ASSIGNMENT:
Given the records below, pull every line with the word "https" into the answer.

TASK MATERIAL:
▽
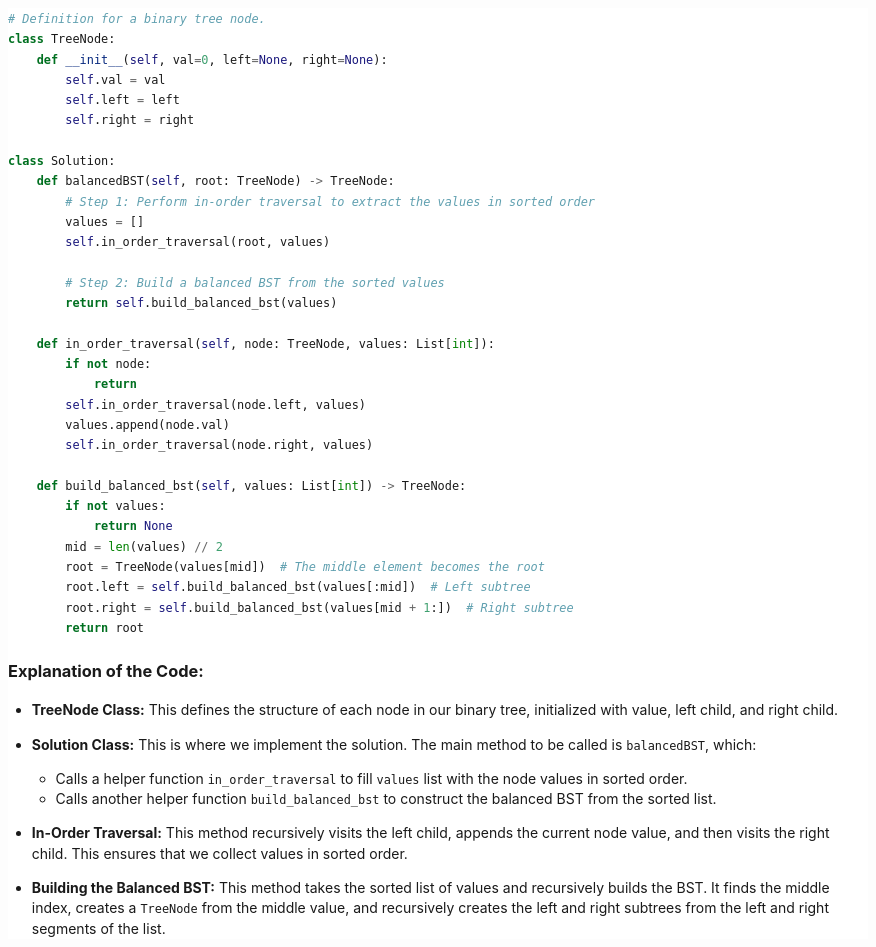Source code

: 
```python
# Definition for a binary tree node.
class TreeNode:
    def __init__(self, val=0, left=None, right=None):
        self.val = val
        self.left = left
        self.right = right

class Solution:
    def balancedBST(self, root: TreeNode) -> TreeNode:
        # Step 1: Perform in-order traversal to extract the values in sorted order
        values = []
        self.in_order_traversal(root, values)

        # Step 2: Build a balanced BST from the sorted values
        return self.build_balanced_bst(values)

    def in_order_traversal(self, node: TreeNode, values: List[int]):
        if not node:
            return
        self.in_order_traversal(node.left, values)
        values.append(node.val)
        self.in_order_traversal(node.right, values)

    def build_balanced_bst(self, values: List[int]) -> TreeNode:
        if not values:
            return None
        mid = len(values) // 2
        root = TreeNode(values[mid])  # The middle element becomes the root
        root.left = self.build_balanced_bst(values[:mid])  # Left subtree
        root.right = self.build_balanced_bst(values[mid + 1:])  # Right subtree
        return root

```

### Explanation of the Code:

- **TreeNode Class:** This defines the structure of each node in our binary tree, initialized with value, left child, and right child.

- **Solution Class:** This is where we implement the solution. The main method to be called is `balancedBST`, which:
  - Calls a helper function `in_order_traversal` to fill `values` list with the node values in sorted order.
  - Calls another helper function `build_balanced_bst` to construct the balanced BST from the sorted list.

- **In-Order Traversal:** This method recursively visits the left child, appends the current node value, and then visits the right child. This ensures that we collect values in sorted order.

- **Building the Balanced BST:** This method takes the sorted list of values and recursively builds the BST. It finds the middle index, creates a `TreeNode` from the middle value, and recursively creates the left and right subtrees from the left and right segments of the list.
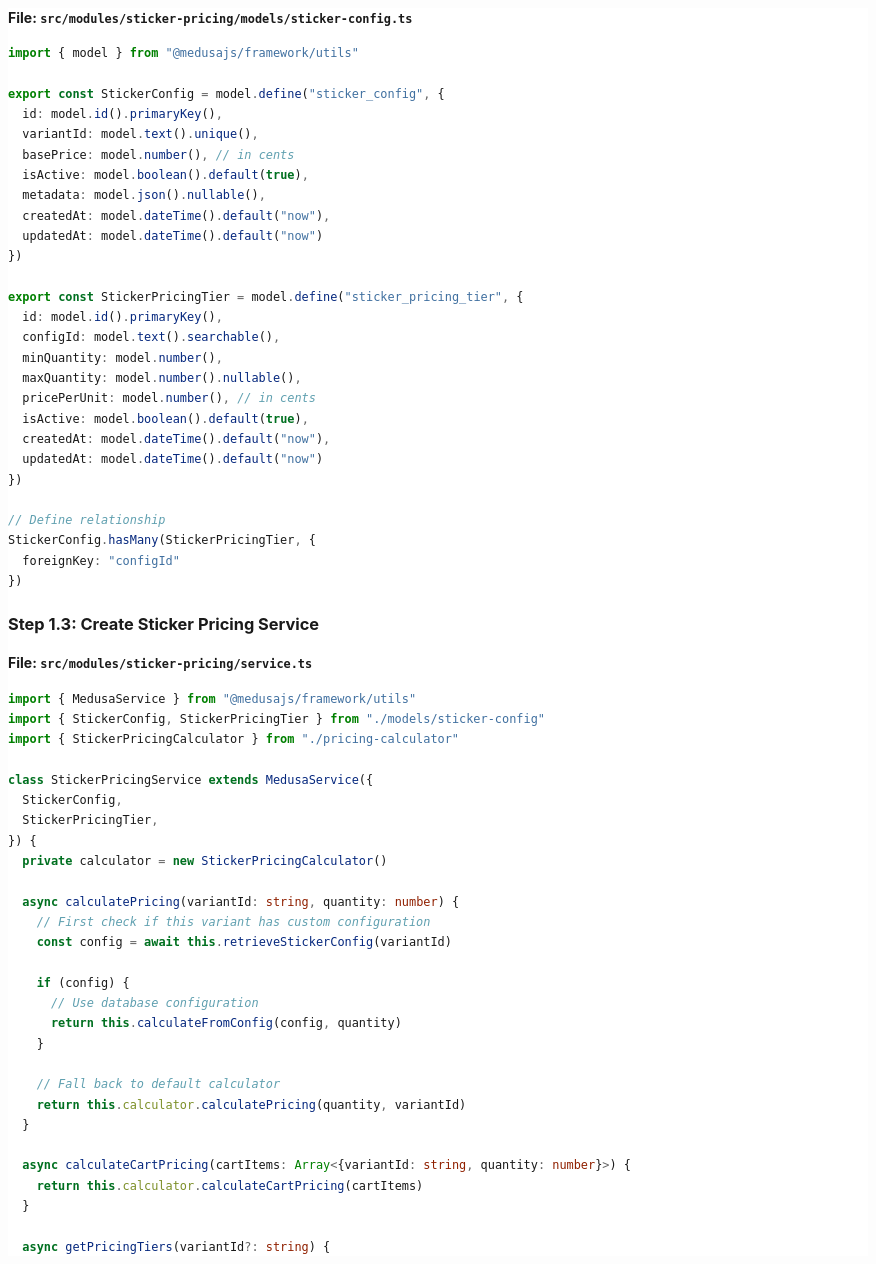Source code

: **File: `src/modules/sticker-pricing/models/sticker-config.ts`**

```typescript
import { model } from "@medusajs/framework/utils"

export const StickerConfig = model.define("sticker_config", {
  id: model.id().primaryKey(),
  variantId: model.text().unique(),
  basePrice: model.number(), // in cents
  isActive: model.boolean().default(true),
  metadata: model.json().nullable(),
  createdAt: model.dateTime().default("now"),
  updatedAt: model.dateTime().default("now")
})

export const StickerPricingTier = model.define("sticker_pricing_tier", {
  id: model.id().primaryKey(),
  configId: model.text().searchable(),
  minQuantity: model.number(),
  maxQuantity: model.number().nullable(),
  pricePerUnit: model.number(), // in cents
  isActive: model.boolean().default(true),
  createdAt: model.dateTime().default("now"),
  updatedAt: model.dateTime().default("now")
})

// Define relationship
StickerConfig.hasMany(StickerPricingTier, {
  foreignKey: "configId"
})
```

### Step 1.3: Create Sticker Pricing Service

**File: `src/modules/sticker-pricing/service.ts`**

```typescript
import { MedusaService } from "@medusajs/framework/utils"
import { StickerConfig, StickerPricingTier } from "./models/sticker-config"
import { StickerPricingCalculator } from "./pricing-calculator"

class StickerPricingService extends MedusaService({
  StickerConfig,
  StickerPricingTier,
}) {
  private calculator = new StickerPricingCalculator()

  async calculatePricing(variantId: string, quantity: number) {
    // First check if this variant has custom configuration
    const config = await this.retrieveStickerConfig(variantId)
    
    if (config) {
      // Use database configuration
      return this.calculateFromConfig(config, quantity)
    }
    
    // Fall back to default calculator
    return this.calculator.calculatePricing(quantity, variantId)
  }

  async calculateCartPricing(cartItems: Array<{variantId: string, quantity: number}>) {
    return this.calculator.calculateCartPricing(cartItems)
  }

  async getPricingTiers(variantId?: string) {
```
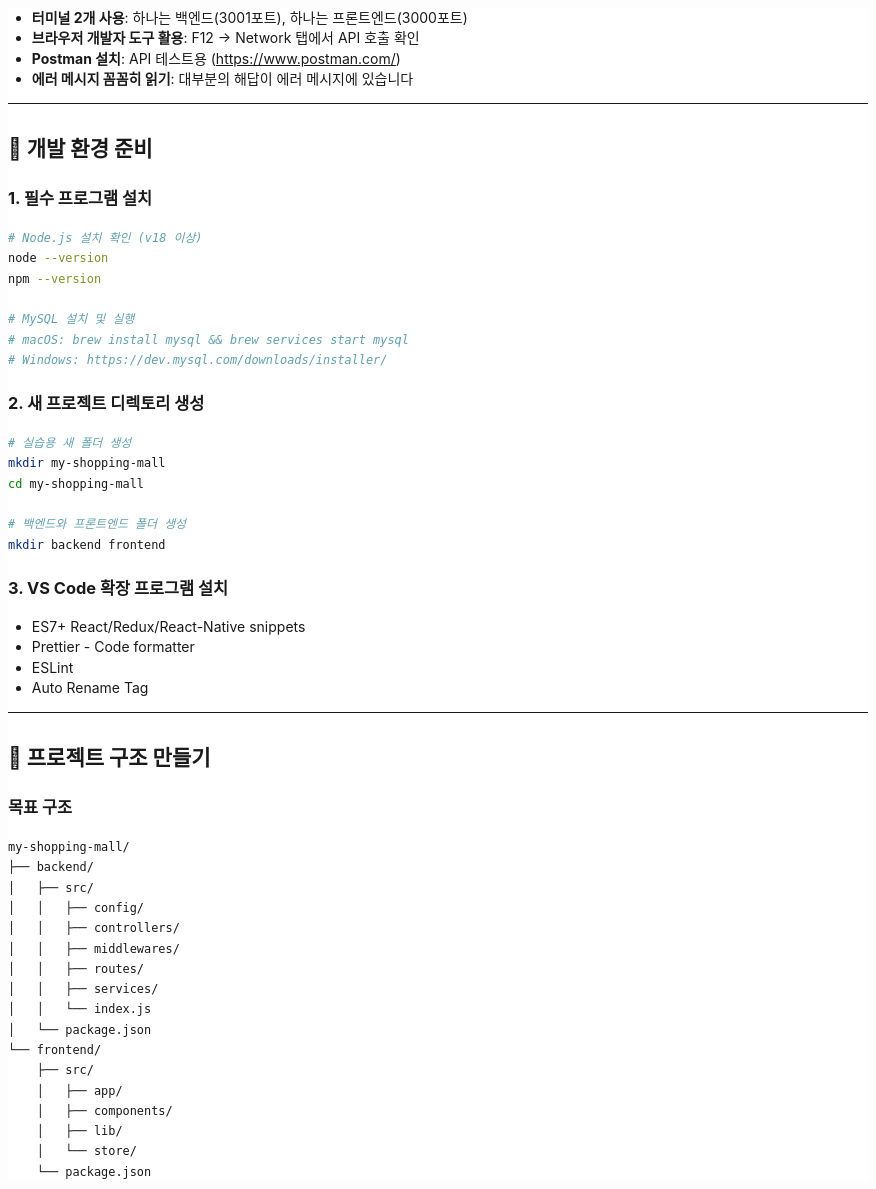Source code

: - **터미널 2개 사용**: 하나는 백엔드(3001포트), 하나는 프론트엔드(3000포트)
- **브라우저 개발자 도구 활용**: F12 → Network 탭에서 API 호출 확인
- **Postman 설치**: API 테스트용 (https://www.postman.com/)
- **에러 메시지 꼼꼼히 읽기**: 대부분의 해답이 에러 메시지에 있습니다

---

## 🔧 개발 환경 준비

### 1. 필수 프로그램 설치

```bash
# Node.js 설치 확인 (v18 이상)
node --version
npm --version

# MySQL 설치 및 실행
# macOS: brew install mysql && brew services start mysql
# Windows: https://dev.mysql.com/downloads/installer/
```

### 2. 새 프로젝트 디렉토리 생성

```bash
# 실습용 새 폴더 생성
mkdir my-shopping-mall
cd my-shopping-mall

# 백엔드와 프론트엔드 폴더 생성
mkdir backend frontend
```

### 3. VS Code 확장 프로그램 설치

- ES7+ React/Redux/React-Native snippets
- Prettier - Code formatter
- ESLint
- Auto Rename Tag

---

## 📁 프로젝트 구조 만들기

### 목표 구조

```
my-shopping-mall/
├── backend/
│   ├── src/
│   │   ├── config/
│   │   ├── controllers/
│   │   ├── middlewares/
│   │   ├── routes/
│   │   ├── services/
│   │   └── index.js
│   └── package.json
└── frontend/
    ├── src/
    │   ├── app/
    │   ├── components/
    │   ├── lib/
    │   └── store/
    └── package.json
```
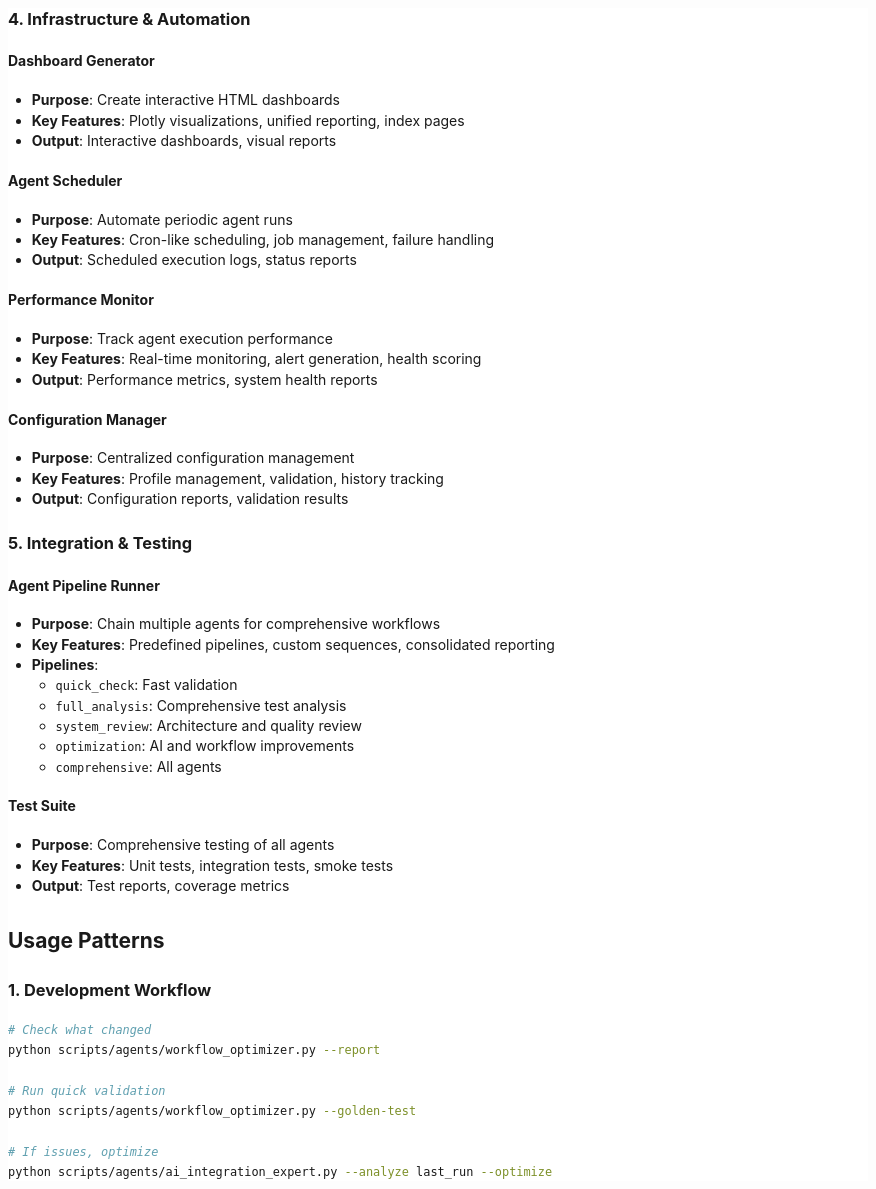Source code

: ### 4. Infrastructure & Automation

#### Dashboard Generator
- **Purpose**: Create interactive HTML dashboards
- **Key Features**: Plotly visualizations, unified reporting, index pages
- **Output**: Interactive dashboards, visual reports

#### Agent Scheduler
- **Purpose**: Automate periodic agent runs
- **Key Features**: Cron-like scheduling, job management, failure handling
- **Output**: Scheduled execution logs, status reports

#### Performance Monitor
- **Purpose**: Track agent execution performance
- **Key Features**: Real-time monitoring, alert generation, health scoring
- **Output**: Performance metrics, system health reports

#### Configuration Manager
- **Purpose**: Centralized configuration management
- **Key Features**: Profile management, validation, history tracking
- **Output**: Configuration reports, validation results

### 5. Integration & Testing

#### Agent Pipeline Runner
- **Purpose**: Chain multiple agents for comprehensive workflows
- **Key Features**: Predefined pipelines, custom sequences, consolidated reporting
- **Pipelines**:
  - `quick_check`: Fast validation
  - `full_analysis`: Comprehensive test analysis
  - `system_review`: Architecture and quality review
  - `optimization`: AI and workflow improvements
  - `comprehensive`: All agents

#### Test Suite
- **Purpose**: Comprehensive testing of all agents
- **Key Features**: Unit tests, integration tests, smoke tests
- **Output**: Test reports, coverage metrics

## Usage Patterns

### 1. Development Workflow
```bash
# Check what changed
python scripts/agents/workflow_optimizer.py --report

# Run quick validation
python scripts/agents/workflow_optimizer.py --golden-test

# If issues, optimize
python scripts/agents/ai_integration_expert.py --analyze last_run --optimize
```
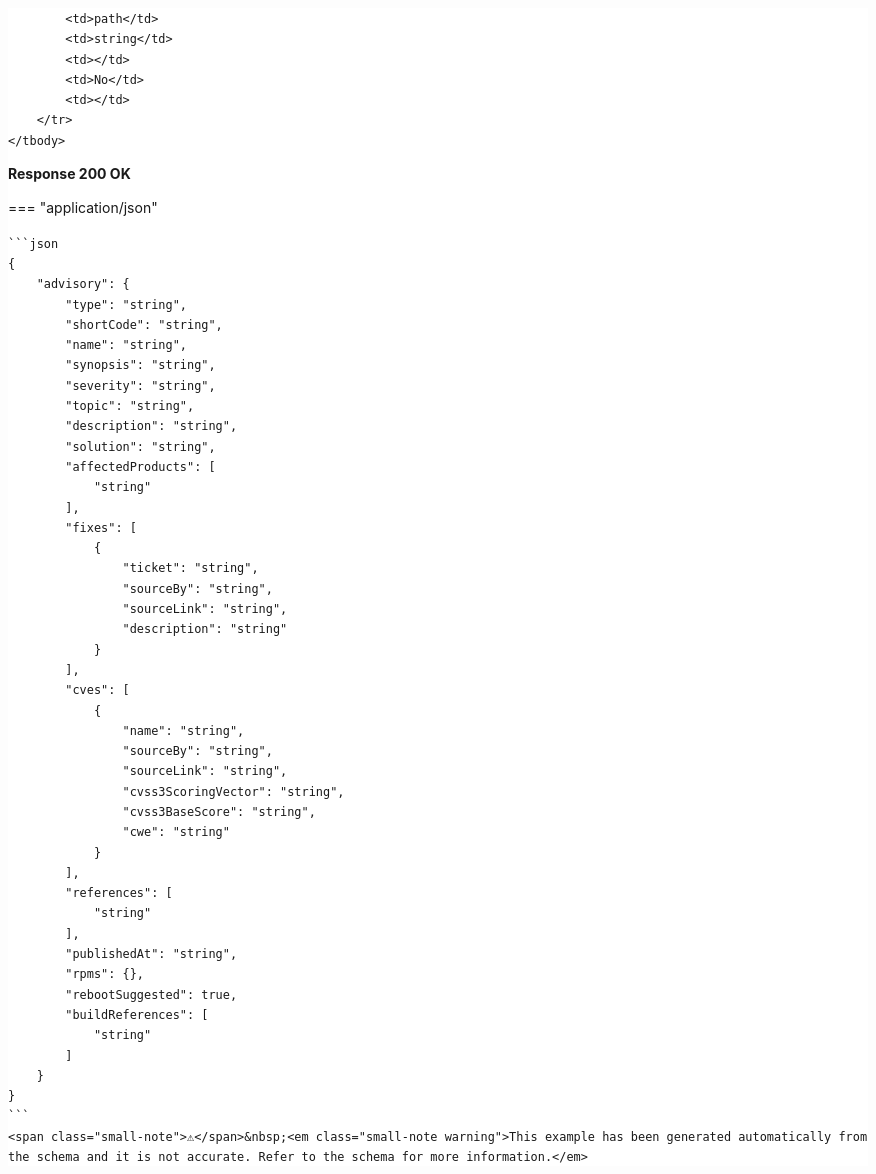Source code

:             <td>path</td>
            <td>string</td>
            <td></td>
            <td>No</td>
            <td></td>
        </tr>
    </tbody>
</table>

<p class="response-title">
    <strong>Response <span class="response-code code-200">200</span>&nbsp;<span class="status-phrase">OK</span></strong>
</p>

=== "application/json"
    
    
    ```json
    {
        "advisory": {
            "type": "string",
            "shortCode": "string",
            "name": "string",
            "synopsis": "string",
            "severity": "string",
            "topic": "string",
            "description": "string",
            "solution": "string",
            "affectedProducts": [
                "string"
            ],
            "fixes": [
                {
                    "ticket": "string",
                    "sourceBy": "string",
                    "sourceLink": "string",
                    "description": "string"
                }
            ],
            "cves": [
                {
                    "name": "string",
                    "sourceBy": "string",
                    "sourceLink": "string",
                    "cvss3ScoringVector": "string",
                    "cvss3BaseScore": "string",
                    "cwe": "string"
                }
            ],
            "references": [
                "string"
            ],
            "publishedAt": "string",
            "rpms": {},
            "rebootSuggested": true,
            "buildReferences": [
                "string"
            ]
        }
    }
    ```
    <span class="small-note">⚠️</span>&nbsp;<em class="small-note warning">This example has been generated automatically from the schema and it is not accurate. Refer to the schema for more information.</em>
△
ANSWER BELOW:
- **Postman 설치**: API 테스트용 (https://www.postman.com/)
# Windows: https://dev.mysql.com/downloads/installer/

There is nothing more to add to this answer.